Page:Popular Science Monthly Volume 19.djvu/130

This page has been validated.
120
THE POPULAR SCIENCE MONTHLY.

Report of the Commissioner of Education for 1878. Washington: Government Printing-Office. 1880. Pp. 730.

The office of the Commissioner of Education is a peculiar one. It has no authority, but depends wholly upon voluntary assistance for the collection of the information which it undertakes to digest and diffuse, and its recommendations, if it makes any, can pass only for what they are intrinsically worth. Its function, as the Commissioner well remarks, is that of "'a national clearing-house' of educational information, where what has been done is carefully recorded, and that which indicates the good or bad may be selected." That its work is more appreciated every year is shown by the steadily increasing number of its correspondents at home, who numbered 7,135 in 1878, and the extension of its connections abroad. The present volume contains full information, with all the details, on the condition of public and private education in the United States, arranged by States, and according to the grade and character of the institutions, and one of the most satisfactory accounts of the condition of education in foreign countries that the Commissioner has yet been able to present.

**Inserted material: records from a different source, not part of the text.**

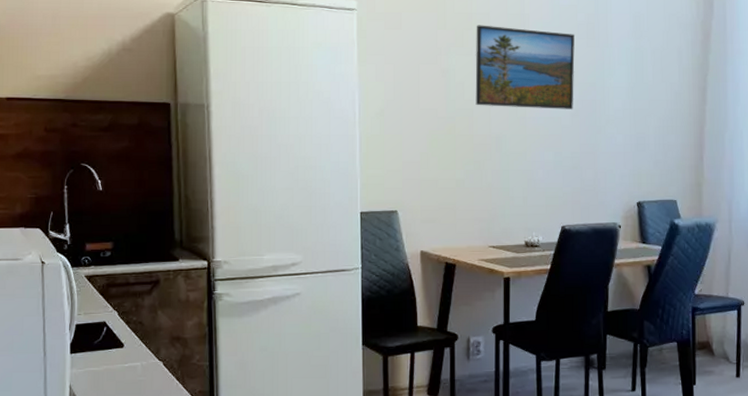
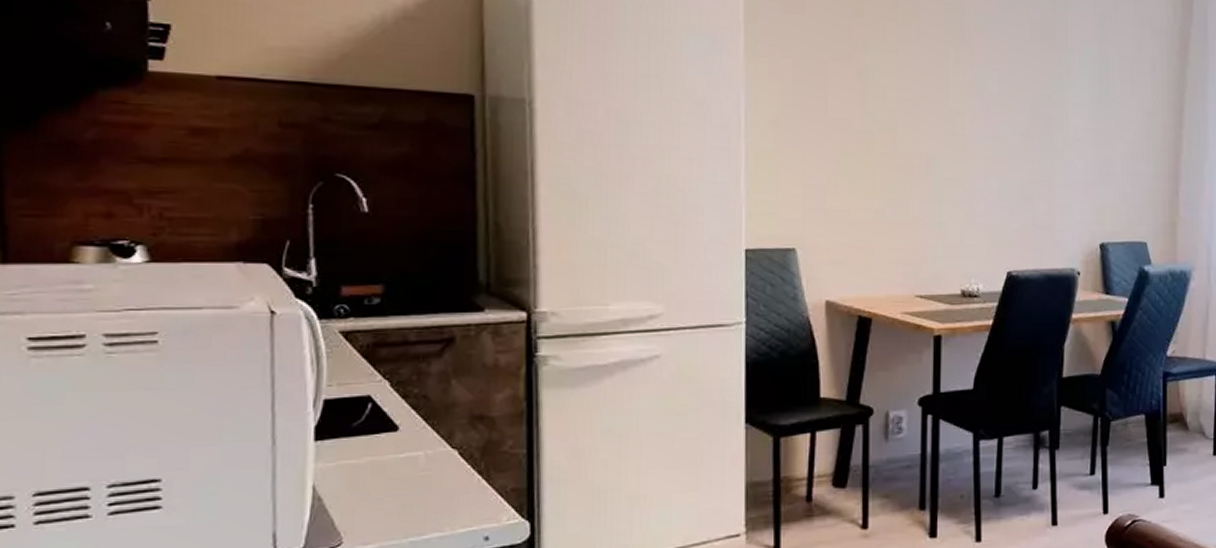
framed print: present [475,25,575,109] -> none [900,14,1027,127]

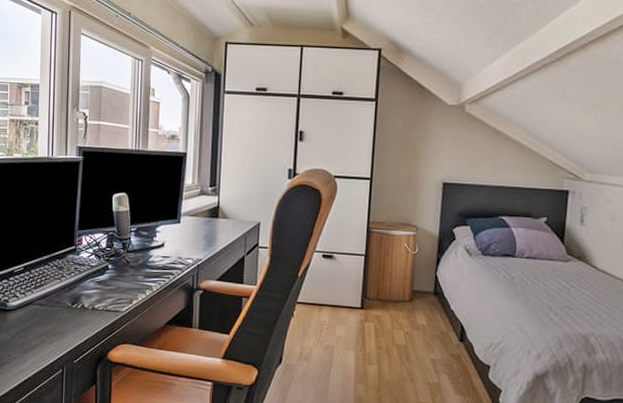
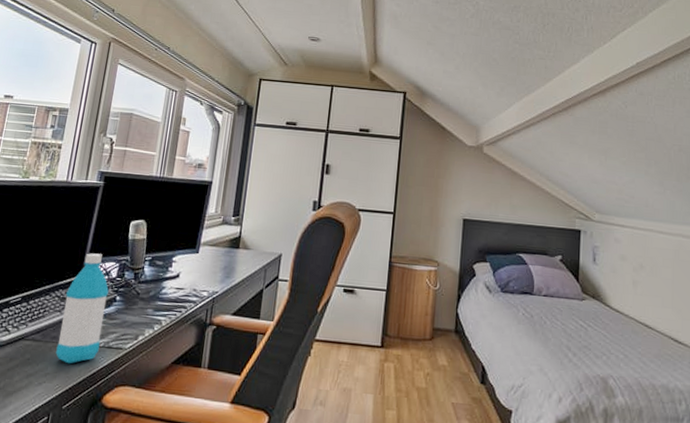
water bottle: none [61,225,101,325] -> present [55,253,109,364]

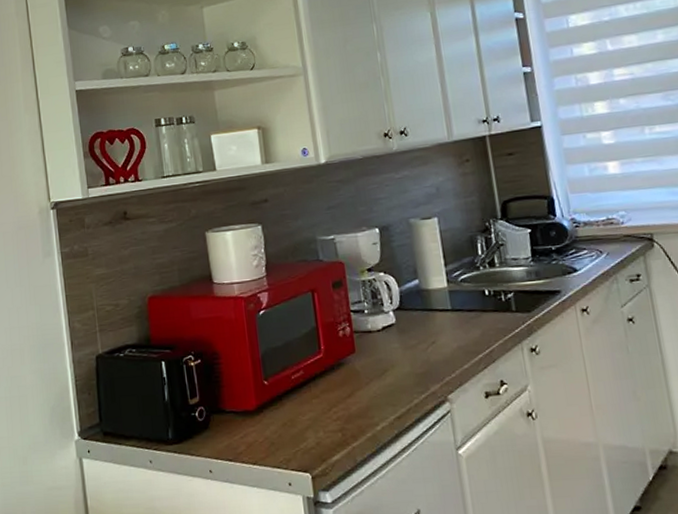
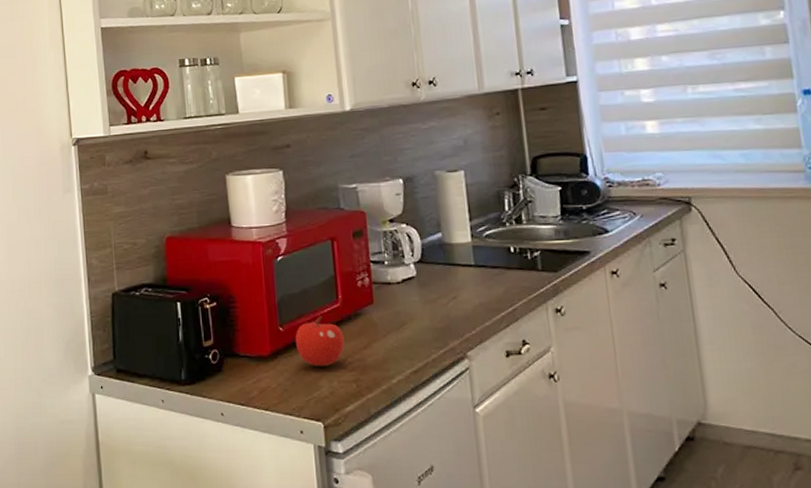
fruit: none [280,367,329,419] -> present [295,315,345,367]

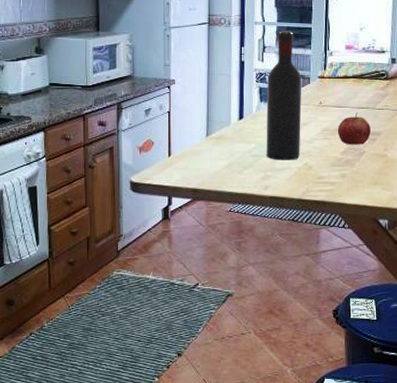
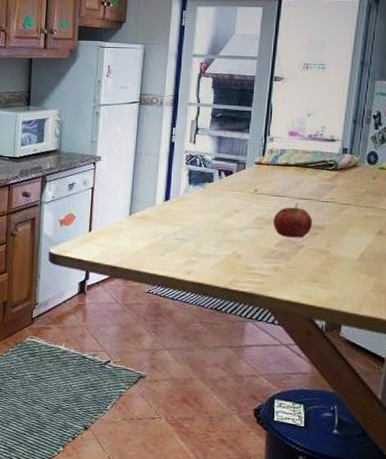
wine bottle: present [266,31,302,160] -> none [191,113,237,247]

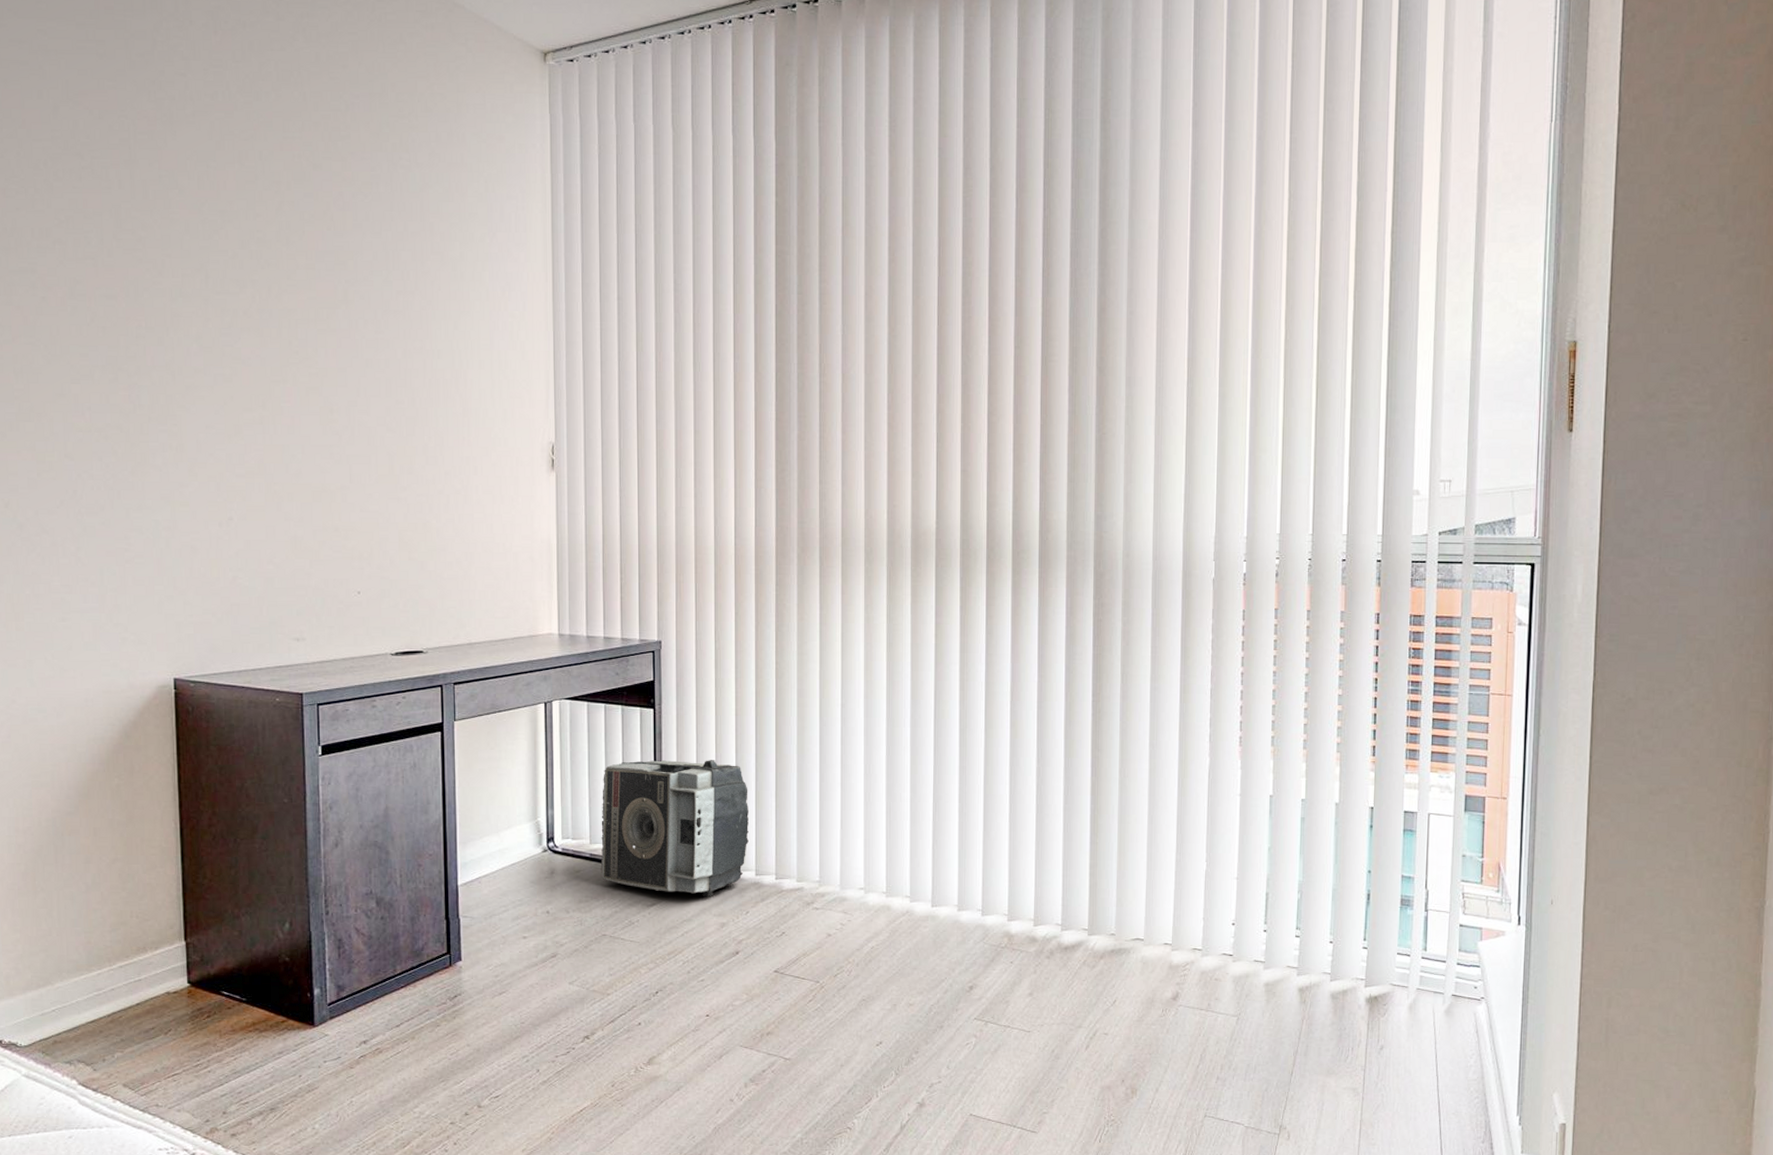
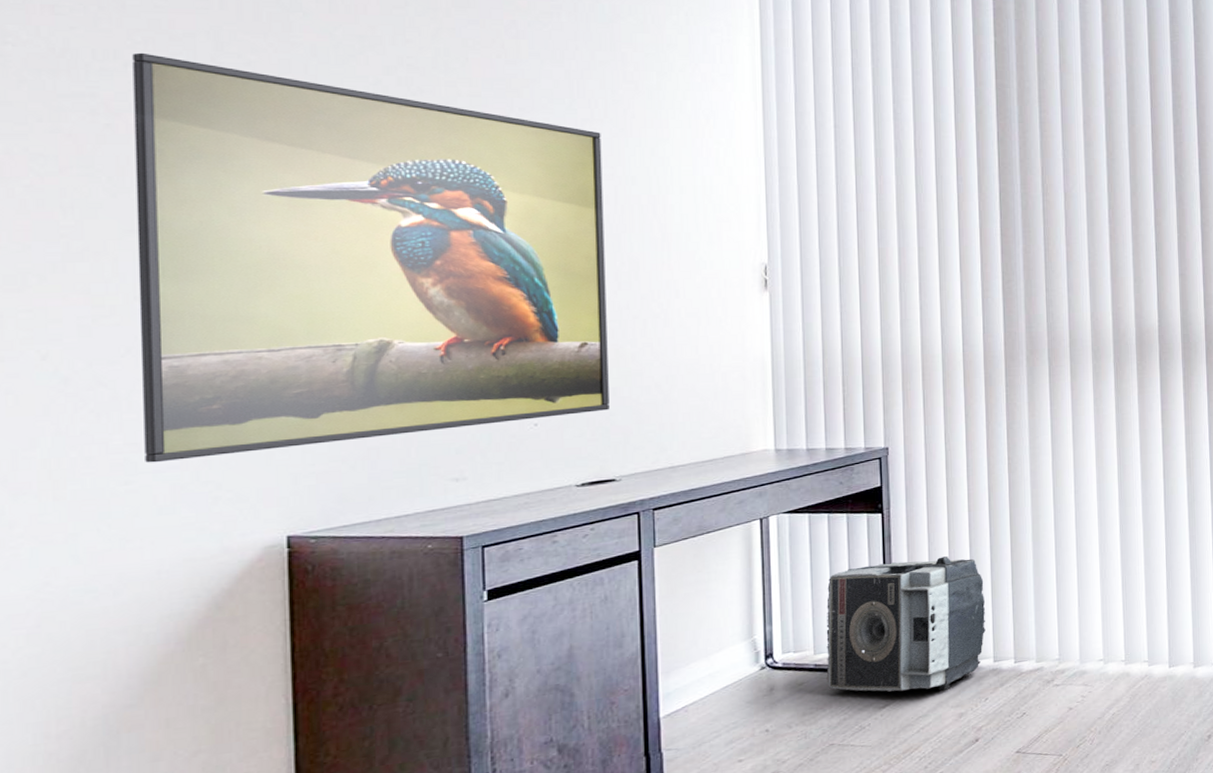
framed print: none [59,231,418,604] -> present [132,52,610,463]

Photometric Researches. By William H. Pickering. Extracted from the Proceedings of the American Academy of Arts and Sciences. Cambridge, Massachusetts: University Press. 1881.

Very little is known with accuracy of any terrestrial high temperature, while estimations of that of the sun vary between the extreme limits of several million and two thousand degrees. In the researches to which this paper is devoted, Professor Pickering has endeavored to determine some of these temperatures by means of the amount of violet rays given off, these being the rays most abundant at the highest temperature. The exact relation between these factors is unknown, but, by assuming one which his experiments led him to regard as probable, Professor Pickering has been able to make out a table which does not differ widely from the most reliable determinations heretofore made. The lights of a candle, gas–flame, lime, magnesium, the electric arc, moonlight, and sunlight were each examined by means of a spectroscope and photometer, and the relative brilliancy of the red, yellow, green, and violet rays determined. The standard used was an Argand gas-flame with a small screen interposed, so that the light yielded was just ·67 candle-power, and a candle was found to be wholly unsatisfactory for the purpose. The relative intensities of these portions of the spectrum were in each of the lights as follows, that of the yellow rays being taken at 100: Candle, 73, 100, 104, 134; gas, 74, 100, 103, 125; lime, 59, 100, 113, 285; magnesium, 50, 100, 223, 1,129; electric light, 61, 100, 121, 735; moonlight, 87, 100, 155, 363; sunlight, 45, 100, 250, 2,971. The great preponderance of the violet rays in burning magnesium over those of any other artificial light clearly indicates a higher temperature, while by the same test that of the sun is much greater. The temperatures for all the lights measured are: Candle and gas, 1,200° C.; lime, 2,000° C., about that of melted platinum; electric arc, 3,500° C.; magnesium, 4,900° C.; sun, 22,000° C. This method of obtaining temperatures gives promise of being of great value, for, as pointed out by Professor Pickering, if the relation between increase of temperature and increase of violet rays were accurately determined, we could very readily determine the temperature of the heavenly bodies.

Studies of the Food of Birds, Insects, and Fishes, made at the Illinois State Laboratory of Natural History. Normal, Ill. Paper. Pp. 160.

The State Legislature of Illinois recently authorized an investigation of the food of the birds of the State, with especial reference to agriculture and horticulture, and a similar investigation of the food of fishes, with especial reference to fish-culture. The papers in this collection are the first results of the work. As the investigation proceeded it was found that, to be full, it must include a consideration of parts of the general subject of the reactions between groups of organisms and their surroundings, organic and inorganic. With this view the special papers are preceded by a more general one on "Some Interactions of Organisms." Papers are also given on "Insectivorous Coleoptera," and on "The Food of Predaceous Beetles."